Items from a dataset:
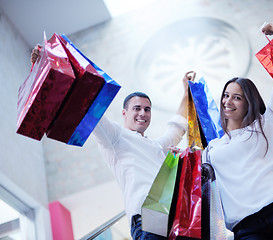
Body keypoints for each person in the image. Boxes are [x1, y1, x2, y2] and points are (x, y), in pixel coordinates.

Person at [30, 47, 194, 239]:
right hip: (147, 220)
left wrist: (186, 90)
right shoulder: (116, 136)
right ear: (124, 113)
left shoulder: (158, 146)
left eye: (147, 110)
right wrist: (45, 64)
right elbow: (88, 107)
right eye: (137, 108)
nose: (143, 113)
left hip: (174, 219)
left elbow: (178, 126)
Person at [203, 22, 273, 240]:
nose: (228, 101)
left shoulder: (267, 122)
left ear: (249, 103)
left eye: (237, 97)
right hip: (246, 227)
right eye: (226, 95)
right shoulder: (212, 149)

▸ **Brief**
Could you repeat the entries word for word, skipping the pictures they contain?

▸ **Output of the exercise**
Body keypoints for each person in the image. Boxes are [x1, y1, x2, y2] and points are (x, y), in pixel coordinates.

Person at [30, 47, 194, 239]:
right hip: (147, 220)
left wrist: (186, 90)
right shoulder: (116, 136)
right ear: (124, 113)
left shoulder: (158, 146)
left eye: (147, 110)
right wrist: (45, 64)
right elbow: (88, 107)
right eye: (137, 108)
nose: (143, 113)
left hip: (174, 219)
left elbow: (178, 126)
Person at [203, 22, 273, 240]:
nose: (228, 101)
left shoulder: (267, 122)
left ear: (249, 103)
left eye: (237, 97)
right hip: (246, 227)
right eye: (226, 95)
right shoulder: (212, 149)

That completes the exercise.